WHAT NEEDS TO BE DONE:
In the forum thread, what thickness of oak plywood did Mombo use for the enclosure?

SOURCE TEXT:
§ §
Also I found for 1/4in thick piece that glass was actually cheaper then plexi plus glass doesn't scratch easily. Although a bit heavier I would bet.


----------



## Brinven (Oct 18, 2016)

The drylok will keep water out of pretty much everything. The Drylock isn't like paint. Its like paintable cement  

I did plexiglass on a drop down door (its bolted on with a piano hinge that runs the entire length of the bottom (door is 4'x18") I chose the plexiglass because it was easier for me to work with (I had to cut it to fit). Plexiglass might be lighter than glass, but it aint light  

Oh and I had boards cut at both Home Depot and Lowes (Id advise you plan it out carefully on paper first, I kinda winged it and ended up with practically enough wood left over to build a second enclosure... and since I went all oak, it cost a LOT more than it needed too


----------



## Hiccups (Nov 14, 2016)

Mombo said:


> Ideally you would do 8x4x3 if possible. I just finished my enclosure on Sunday and posted a thread recently.
> 
> I used 3/4in oak plywood. With that thickness it is strong and rigid enough that I didn't need to make a frame to go on the inside or outside to support it.
> 
> ...



Can you provide pictures? Please! Thanks!


----------



## Mombo (Nov 21, 2016)

Sorry missed you asking for pictures. In my thread on the Enclosure forum I have quite a few pics posted. I think I have one or two threads in there.


----------
§ §
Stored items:
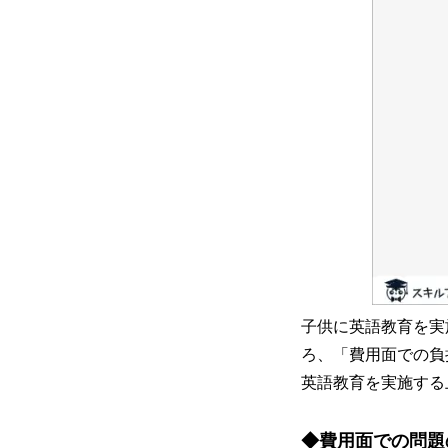
子供に英語教育を実
ろ、「費用面での負
英語教育を実施する
◆費用面での問題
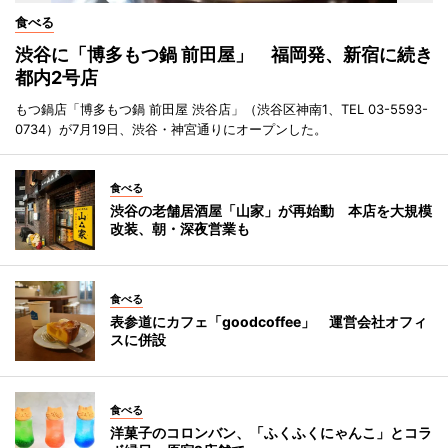
食べる
渋谷に「博多もつ鍋 前田屋」 福岡発、新宿に続き
都内2号店
もつ鍋店「博多もつ鍋 前田屋 渋谷店」（渋谷区神南1、TEL 03-5593-
0734）が7月19日、渋谷・神宮通りにオープンした。
食べる
渋谷の老舗居酒屋「山家」が再始動 本店を大規模
改装、朝・深夜営業も
食べる
表参道にカフェ「goodcoffee」 運営会社オフィ
スに併設
食べる
洋菓子のコロンバン、「ふくふくにゃんこ」とコラ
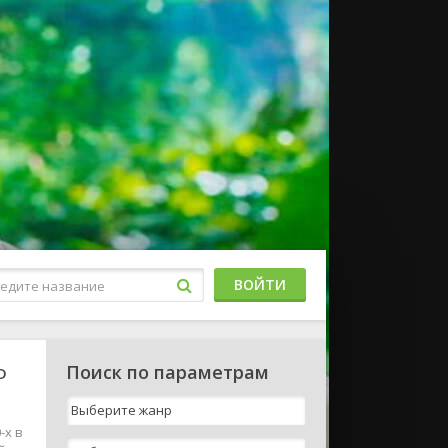
ВОЙТИ
Поиск по параметрам
D
-х в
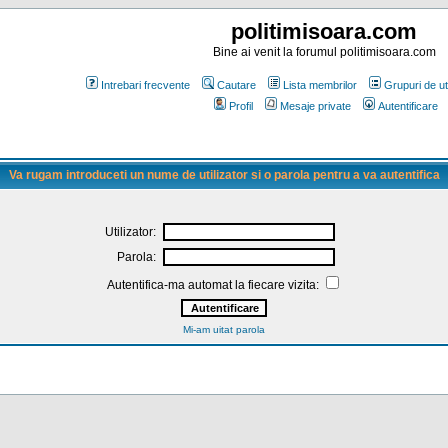
politimisoara.com
Bine ai venit la forumul politimisoara.com
Intrebari frecvente
Cautare
Lista membrilor
Grupuri de uti
Profil
Mesaje private
Autentificare
Va rugam introduceti un nume de utilizator si o parola pentru a va autentifica
Utilizator:
Parola:
Autentifica-ma automat la fiecare vizita:
Mi-am uitat parola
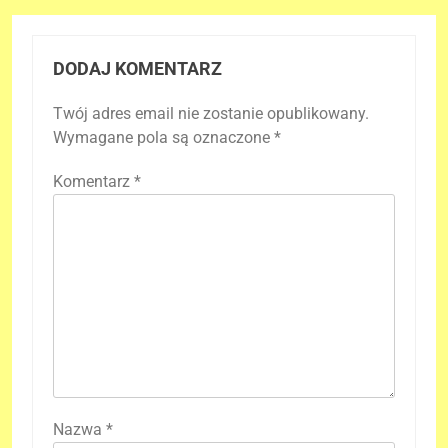
DODAJ KOMENTARZ
Twój adres email nie zostanie opublikowany.
Wymagane pola są oznaczone
*
Komentarz
*
Nazwa
*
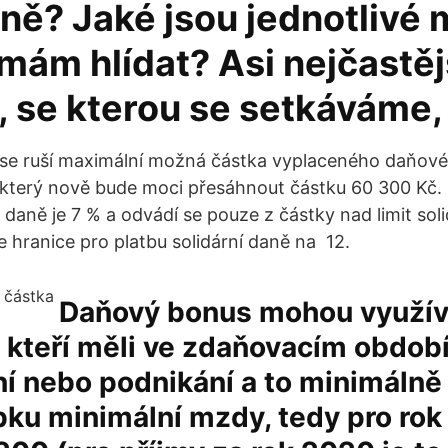
aně? Jaké jsou jednotlivé
 mám hlídat? Asi nejčastěj
 se kterou se setkáváme, 
 se ruší maximální možná částka vyplaceného daňov
 který nově bude moci přesáhnout částku 60 300 Kč. 
daně je 7 % a odvádí se pouze z částky nad limit soli
 hranice pro platbu solidární daně na 12.
Daňový bonus mohou využív
, kteří měli ve zdaňovacím období
 nebo podnikání a to minimálně 
ku minimální mzdy, tedy pro rok 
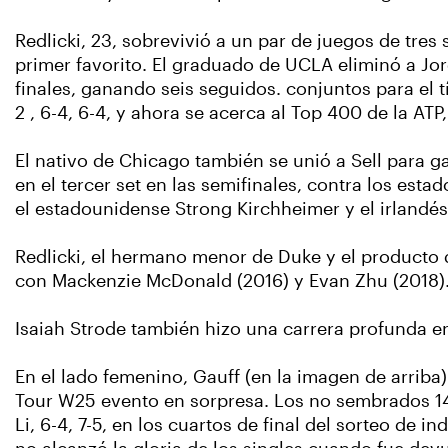
Redlicki, 23, sobrevivió a un par de juegos de tres
primer favorito. El graduado de UCLA eliminó a Jord
finales, ganando seis seguidos. conjuntos para el tí
2 , 6-4, 6-4, y ahora se acerca al Top 400 de la AT
El nativo de Chicago también se unió a Sell para 
en el tercer set en las semifinales, contra los est
el estadounidense Strong Kirchheimer y el irlandés
Redlicki, el hermano menor de Duke y el producto
con Mackenzie McDonald (2016) y Evan Zhu (2018).
Isaiah Strode también hizo una carrera profunda en 
En el lado femenino, Gauff (en la imagen de arriba)
Tour W25 evento en sorpresa. Los no sembrados 14a
Li, 6-4, 7-5, en los cuartos de final del sorteo de 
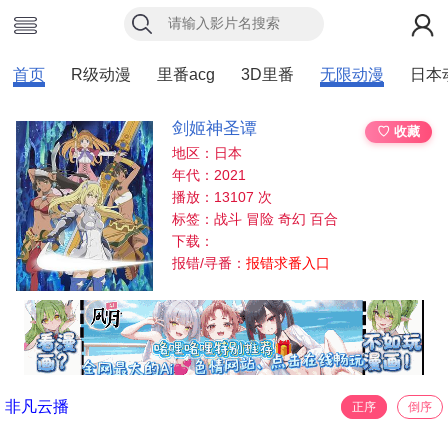
首页
R级动漫
里番acg
3D里番
无限动漫
日本
剑姬神圣谭
♡ 收藏
地区：日本
年代：2021
播放：13107 次
标签：战斗 冒险 奇幻 百合
下载：
报错/寻番：
报错求番入口
非凡云播
正序
倒序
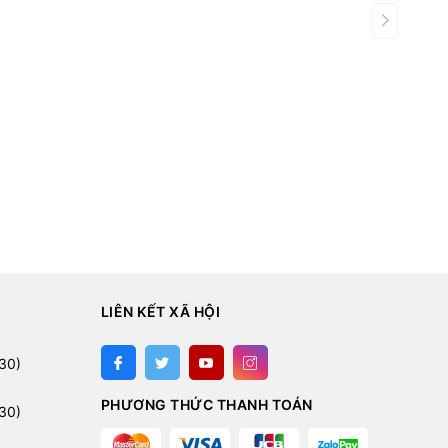
LIÊN KẾT XÃ HỘI
:
30)
PHƯƠNG THỨC THANH TOÁN
30)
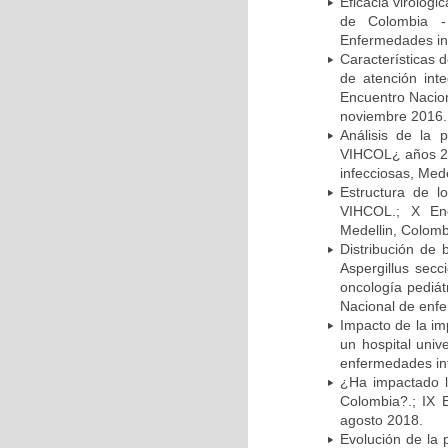
Eficacia virológi
de Colombia -
Enfermedades inf
Características 
de atención in
Encuentro Nacion
noviembre 2016.
Análisis de la
VIHCOL¿ años 20
infecciosas, Med
Estructura de 
VIHCOL.; X Enc
Medellin, Colomb
Distribución de 
Aspergillus secc
oncología pediát
Nacional de enfe
Impacto de la im
un hospital univ
enfermedades inf
¿Ha impactado l
Colombia?.; IX 
agosto 2018.
Evolución de la 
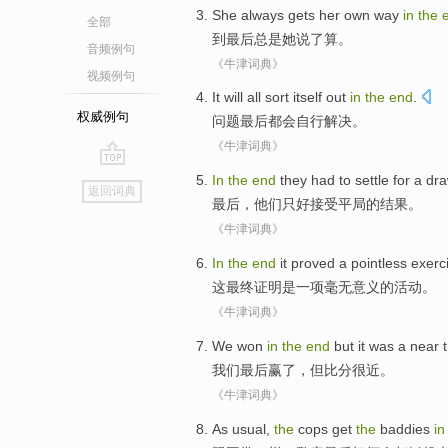
She
always
gets
her
own way
in
the
全部
到
最后
总是
她
说了算
。
音频例句
《牛津词典》
视频例句
It
will all
sort itself
out
in
the
end
.
权威例句
问题
最后
都会
自行
解决
。
《牛津词典》
go
In
the
end
they
had to
settle for a dr
返回词典
top
最后
，
他们
只好
接受
平局
的结果。
《牛津词典》
In
the
end
it proved
a
pointless
exerc
这
最终
证明
是
一项
毫无意义
的
活动
。
《牛津词典》
We
won
in
the
end
but
it
was a
near
t
我们
最后
赢
了，
但
比分
很
近。
《牛津词典》
As usual
,
the
cops
get
the
baddies
i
§ §
OUTPUT OF THE TASK:
3/4 inch